━━━━━ EXERCISE MATERIAL

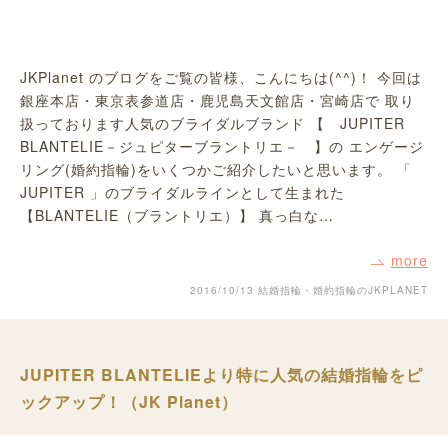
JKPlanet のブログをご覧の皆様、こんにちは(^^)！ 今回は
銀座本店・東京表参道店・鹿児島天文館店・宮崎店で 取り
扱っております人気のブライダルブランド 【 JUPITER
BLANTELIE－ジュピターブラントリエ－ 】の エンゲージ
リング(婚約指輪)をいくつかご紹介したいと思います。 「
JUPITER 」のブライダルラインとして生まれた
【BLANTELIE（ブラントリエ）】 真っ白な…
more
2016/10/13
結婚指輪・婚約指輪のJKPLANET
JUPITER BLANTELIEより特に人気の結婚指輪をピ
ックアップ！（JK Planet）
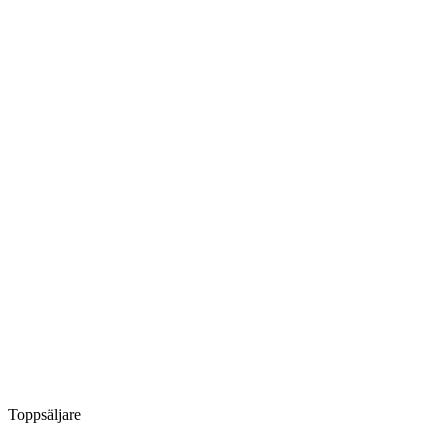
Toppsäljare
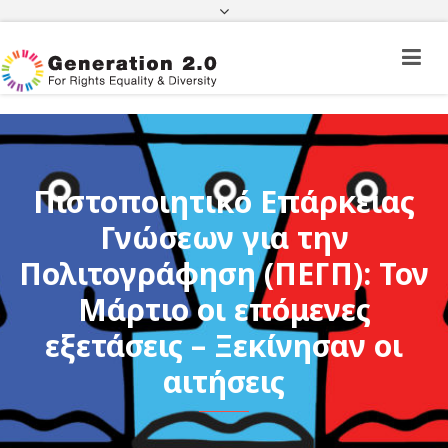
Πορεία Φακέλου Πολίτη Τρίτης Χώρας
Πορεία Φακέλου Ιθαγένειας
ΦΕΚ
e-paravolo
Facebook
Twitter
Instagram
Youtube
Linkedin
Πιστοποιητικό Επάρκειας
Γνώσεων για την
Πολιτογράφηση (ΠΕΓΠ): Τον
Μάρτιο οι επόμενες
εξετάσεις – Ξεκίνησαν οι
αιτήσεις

━━━━━━━━━━
━━━━━ EXERCISE MATERIAL

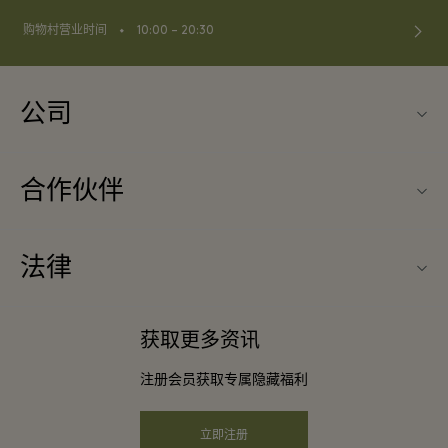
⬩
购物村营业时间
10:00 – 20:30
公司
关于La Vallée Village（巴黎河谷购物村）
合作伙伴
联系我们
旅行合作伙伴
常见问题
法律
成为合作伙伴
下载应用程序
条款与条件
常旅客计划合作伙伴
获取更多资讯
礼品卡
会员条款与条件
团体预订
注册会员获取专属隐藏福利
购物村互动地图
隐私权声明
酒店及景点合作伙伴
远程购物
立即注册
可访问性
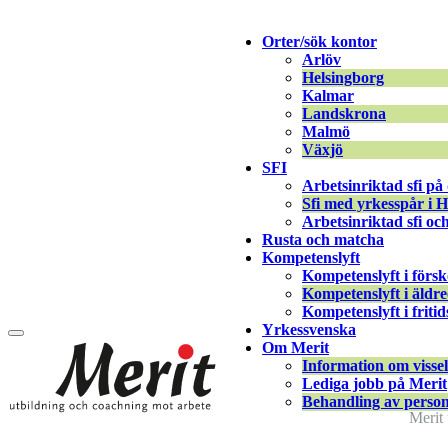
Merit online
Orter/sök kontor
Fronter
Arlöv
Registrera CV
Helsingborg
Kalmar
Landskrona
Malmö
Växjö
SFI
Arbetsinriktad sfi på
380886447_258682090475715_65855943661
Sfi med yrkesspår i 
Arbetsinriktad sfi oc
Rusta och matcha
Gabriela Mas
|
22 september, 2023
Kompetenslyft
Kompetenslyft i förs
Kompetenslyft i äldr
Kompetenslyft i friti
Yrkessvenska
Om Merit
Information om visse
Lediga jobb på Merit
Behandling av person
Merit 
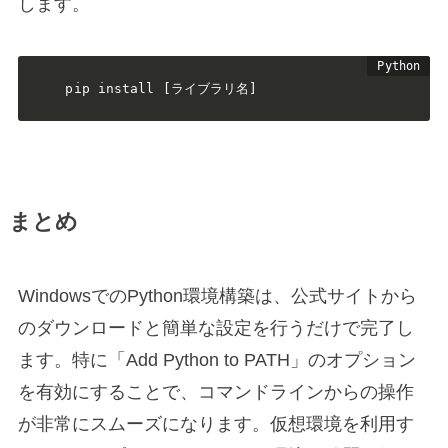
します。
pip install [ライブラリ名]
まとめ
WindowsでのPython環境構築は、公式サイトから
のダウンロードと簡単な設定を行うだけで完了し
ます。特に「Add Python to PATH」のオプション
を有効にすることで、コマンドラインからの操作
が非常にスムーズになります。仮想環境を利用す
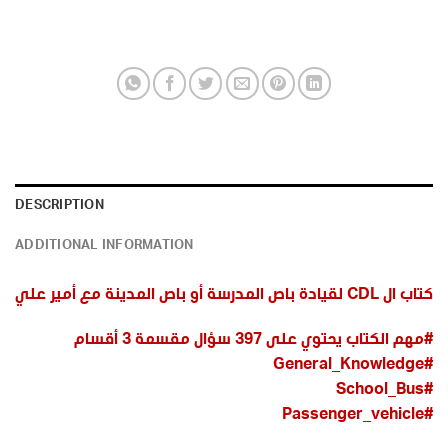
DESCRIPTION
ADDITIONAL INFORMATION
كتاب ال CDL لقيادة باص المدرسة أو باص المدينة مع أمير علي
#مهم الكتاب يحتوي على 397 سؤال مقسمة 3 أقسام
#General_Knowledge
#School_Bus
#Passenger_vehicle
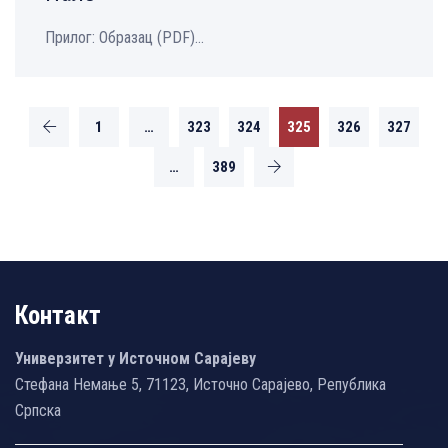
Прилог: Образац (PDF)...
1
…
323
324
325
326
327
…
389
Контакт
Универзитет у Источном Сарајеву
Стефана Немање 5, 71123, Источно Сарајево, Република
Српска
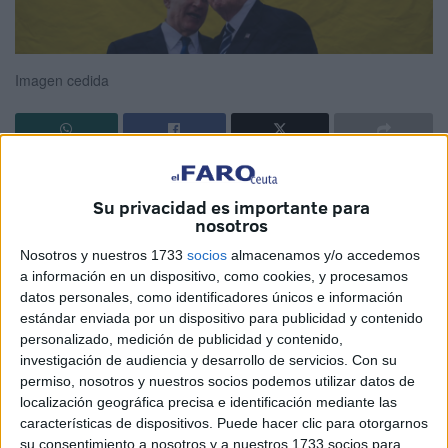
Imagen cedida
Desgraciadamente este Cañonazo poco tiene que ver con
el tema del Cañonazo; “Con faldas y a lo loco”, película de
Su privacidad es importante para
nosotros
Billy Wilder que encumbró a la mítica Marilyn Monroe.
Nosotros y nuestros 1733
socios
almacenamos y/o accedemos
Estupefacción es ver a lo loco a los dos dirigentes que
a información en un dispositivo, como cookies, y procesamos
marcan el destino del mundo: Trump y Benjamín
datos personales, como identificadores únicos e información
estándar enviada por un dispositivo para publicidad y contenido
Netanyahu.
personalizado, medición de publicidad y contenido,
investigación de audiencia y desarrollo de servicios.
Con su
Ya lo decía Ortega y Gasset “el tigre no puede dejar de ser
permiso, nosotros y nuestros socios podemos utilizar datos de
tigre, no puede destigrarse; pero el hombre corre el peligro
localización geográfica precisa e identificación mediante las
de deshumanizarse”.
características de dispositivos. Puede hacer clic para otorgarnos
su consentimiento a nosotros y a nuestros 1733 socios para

━━━━━━━━━━
━━━━━ EXERCISE MATERIAL

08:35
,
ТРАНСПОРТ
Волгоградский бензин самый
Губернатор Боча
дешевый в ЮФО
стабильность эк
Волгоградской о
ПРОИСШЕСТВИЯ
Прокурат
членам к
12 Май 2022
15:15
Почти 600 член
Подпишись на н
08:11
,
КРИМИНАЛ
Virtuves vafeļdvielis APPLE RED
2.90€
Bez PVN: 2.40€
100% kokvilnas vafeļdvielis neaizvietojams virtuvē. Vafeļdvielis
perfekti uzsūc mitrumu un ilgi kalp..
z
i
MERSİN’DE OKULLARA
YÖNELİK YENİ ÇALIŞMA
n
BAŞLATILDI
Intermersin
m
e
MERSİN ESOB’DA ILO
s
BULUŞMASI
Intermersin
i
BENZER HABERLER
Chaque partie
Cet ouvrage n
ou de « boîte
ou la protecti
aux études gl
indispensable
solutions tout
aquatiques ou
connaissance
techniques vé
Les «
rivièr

━━━━━━━━━━

## PROMPT
Lines holding the word "información" are the answer; copy each one from the records above.

## EXERCISE ANSWER
a información en un dispositivo, como cookies, y procesamos
datos personales, como identificadores únicos e información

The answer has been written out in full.